▸ **Document excerpt**:
···
I’m headstrong and stubborn, and I think I know what’s right.  I’m argumentative . . . ask my parents because I always have been.  I also have pretty high expectations.  Am I all bad?  Of course not.  I work hard, and I love my family, and I would give the shirt of my back for other people, but my personality is more of a challenge when it comes to respecting my husband.  So as I read that book, I was convicted, and I was challenged because I can’t figure out how I am going to do a better job and not let my natural tendencies get the best of me.

I hear ladies talk about their husbands or I see things on social media, and it just hurts me for their husbands.  I also see and hear things that hurt me for wives, don’t get me wrong.  As I read in the book about the CRAZY Cycle (which is what Eggerichs refers to when he talks about marriages that are struggling), I could see how very difficult it is to get off of it.  Our human nature keeps us on it.  He’s not loving me, so why should I respect him?  He’s thinking the opposite.  She’s not respecting me, so why should I love her?  Now would either of us admit that we are thinking or saying that?  No, but it shows clearly in our actions and in our words.
···
▸ **Tasks and exercises**:
(1) In the marriage passage, what term does Eggerichs use for marriages that are struggling?
(2) Please continue the marriage passage from its last sentence, keeping the same voice.
These lines are separate from the marriage passage and have no connection to it.

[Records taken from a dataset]
···
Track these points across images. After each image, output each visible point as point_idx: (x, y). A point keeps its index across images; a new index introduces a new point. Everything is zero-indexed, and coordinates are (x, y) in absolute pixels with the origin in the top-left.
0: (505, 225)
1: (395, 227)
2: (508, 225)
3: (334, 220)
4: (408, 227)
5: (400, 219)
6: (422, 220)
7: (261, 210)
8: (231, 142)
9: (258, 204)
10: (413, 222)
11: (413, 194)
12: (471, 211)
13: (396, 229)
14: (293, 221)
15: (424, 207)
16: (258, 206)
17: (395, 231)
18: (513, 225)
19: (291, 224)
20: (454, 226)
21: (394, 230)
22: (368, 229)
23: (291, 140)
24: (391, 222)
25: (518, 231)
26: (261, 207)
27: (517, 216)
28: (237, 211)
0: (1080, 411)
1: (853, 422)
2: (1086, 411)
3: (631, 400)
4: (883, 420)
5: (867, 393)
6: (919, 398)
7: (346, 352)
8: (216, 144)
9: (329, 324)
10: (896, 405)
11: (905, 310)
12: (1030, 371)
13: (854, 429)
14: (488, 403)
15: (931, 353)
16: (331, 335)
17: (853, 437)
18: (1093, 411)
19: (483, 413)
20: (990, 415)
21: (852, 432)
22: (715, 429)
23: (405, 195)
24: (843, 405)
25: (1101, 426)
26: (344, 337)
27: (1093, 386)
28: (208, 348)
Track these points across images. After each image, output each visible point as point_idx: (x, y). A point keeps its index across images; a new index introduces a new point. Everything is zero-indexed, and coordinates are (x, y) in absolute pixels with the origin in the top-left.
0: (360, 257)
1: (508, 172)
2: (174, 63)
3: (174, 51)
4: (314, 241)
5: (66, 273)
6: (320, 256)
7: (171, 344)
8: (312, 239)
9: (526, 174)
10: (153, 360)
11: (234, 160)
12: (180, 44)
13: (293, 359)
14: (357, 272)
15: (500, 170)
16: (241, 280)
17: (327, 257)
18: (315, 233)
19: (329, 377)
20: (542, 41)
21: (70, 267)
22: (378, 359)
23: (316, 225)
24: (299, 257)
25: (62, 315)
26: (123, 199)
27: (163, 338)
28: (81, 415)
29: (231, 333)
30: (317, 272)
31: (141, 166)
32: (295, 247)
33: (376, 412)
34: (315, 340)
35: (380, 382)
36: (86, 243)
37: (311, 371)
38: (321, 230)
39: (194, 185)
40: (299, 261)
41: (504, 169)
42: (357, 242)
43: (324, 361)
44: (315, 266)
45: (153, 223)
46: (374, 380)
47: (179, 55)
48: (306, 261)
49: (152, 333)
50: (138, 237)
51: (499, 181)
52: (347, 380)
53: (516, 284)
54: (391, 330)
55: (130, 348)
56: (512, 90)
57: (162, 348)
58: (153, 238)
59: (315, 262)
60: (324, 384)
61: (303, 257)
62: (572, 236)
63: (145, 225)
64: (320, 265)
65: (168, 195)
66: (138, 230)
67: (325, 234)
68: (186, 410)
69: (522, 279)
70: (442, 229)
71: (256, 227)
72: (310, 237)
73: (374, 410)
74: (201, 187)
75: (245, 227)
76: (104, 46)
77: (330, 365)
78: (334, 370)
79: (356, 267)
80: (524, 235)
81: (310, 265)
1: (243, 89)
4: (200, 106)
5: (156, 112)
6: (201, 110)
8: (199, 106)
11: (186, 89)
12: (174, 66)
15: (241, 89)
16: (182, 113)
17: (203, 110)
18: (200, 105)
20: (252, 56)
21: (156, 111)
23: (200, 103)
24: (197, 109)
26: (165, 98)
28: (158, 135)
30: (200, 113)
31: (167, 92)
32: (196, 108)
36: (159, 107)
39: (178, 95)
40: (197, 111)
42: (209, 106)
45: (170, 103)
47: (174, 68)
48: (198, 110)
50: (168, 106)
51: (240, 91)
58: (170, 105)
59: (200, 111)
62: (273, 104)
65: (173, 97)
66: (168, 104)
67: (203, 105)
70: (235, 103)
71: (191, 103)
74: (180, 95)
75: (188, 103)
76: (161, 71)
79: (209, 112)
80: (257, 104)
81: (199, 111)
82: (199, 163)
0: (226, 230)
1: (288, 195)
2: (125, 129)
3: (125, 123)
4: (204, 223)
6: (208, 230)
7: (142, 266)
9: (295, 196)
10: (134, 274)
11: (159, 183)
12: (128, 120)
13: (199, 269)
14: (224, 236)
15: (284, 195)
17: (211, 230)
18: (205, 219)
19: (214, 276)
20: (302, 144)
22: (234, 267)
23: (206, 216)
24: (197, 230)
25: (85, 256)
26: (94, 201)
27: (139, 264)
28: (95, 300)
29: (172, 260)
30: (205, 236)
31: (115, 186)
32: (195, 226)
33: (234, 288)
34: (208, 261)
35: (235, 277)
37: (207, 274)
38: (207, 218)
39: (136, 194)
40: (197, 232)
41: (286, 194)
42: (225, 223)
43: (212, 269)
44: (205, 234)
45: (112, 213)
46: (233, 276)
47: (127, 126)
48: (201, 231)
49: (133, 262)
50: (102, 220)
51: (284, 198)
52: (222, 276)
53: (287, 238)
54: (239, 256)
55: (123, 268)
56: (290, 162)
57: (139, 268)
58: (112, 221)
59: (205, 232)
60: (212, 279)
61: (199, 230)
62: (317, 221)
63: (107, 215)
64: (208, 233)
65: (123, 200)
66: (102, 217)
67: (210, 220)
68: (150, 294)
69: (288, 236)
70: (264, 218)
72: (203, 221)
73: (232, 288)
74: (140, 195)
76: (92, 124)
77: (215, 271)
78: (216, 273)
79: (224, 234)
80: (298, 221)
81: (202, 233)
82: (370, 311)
···
▸ **Task-by-task answers**:
(1) He calls it the CRAZY Cycle.

(2)
The thing I really liked about the book is that, though I know it’s not going to be easy for me to show respect like I should, the book spells out how I can do a better job . . . in detail.  It also spends time talking about how we should work on not taking things personally when our spouse messes up.  On the occasion that Brent is not being loving toward me, I need to remember that he does love me, and he is just messing up like we all do . . . and try not to take it to personally or try to get to the bottom of it.  Did he have a rotten day at work?  Is he stressed about something unrelated to home that is causing him to be short?  Sometimes our feelings take over our logic.  We need to remember what is true and that our feelings often lie to us.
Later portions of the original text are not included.